When Gillespie's employers, the Jockey Club-owned Racecourse Holdings Trust, took over the running of Epsom in 1994, they were quick to move the day of the Derby from the traditional first Wednesday in June to the following Saturday. This, we were assured, would revive public interest and boost betting turnover. But last year's Saturday Derby failed to achieve either of those objectives, and so with much more competition around than 12 months ago, this summer's running would revert to its customary slot. Right?

Wrong. Gillespie declared this spring that RHT were engaged in a three- year commercial experiment, and apparently there was no room for "short- termism". A concession to the sporting realities of 1996 would be to schedule an earlier start to the classic, allowing the public the opportunity to readjust their minds, and TV sets, before 3pm.

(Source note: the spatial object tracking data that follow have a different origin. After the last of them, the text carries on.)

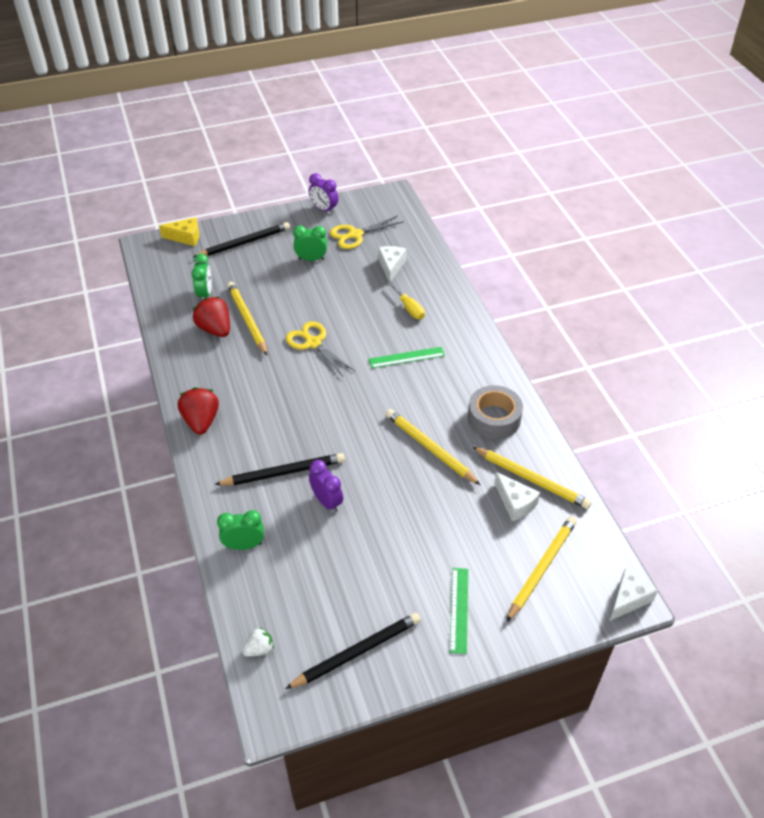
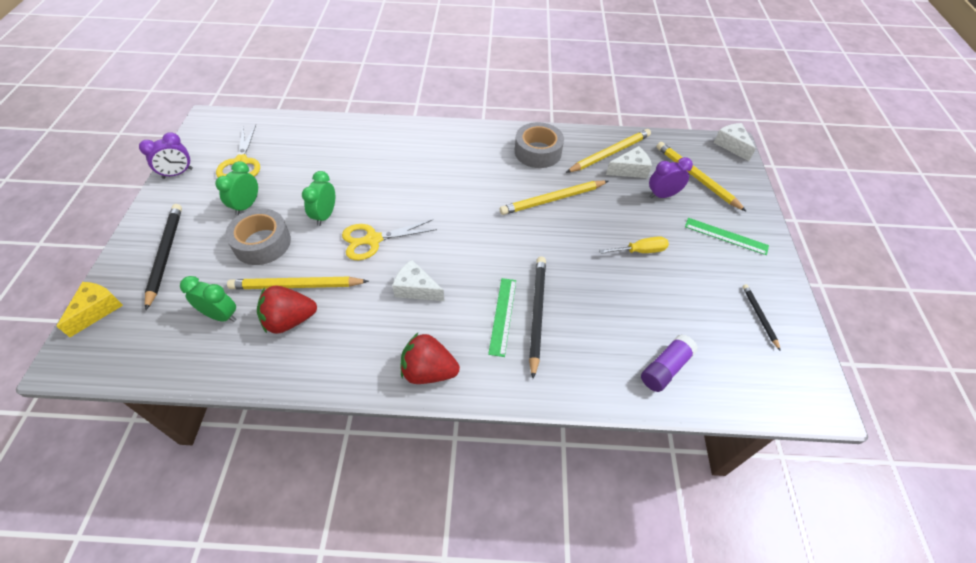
camera: 70 degrees left, 5 degrees up
green clock [217,510,264,550] -> green clock moved to [302,171,335,226]
white strawberry [242,627,274,657] -> none
black pencil [285,613,421,689] -> black pencil [742,284,781,351], size x0.55
purple clock [309,460,343,513] -> purple clock moved to [649,157,693,198]
green ruler [369,347,445,368] -> green ruler moved to [488,278,516,357]
white cheese [378,246,406,281] -> white cheese moved to [392,260,444,301]
yellow screwdriver [387,281,425,319] -> yellow screwdriver moved to [599,236,669,254]
none -> grey tape [225,208,291,265]
none -> purple glue stick [641,334,698,392]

And so the world's most prestigious thoroughbred horse race was sent off at 2.25pm, sandwiched between a six-furlong handicap and a low-octane affair for apprentices. As a piece of theatrical timing, this was on a par with being shown into a smart restaurant, asking for the menu and then having the main course shoved into your lap before you had even had time to order a drink. The race was thrilling, the result popular and for about two and a half minutes the place was humming. But as a spectacle, it was over far too soon.

Of course, the racing professionals and serious freeloaders packed into the boxes in the Queen's Stand were as numerous as ever, and Gillespie was talking about upwards of 60,000 paying spectators. But what about the ordinary and once- a-year punters? How had they responded? Were there still picnics on the downs, open-top buses, gypsies, and cockneys knocking back the beer and the jellied eels?

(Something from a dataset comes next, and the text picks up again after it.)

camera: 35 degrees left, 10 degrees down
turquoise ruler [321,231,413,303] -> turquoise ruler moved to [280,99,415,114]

They were there if you looked for them, although Hogarth might have been distressed to observe how quickly some of the latter transferred their loyalty to the football on the television screens in the bars. And while the crowding in the stands was quite populist for some, when you looked out on to the hill there was nothing like the great teeming mass of humanity historically associated with Derby Day.

Maybe none of this matters. Maybe yesterday's mixture was as good as it gets and we should all just be grateful for the munificent patronage of Vodafone. And maybe those memories of half a million people cheering on Dancing Brave and Shahrastani on a Wednesday only 10 years ago are just one man's nostalgic fantasies. Maybe.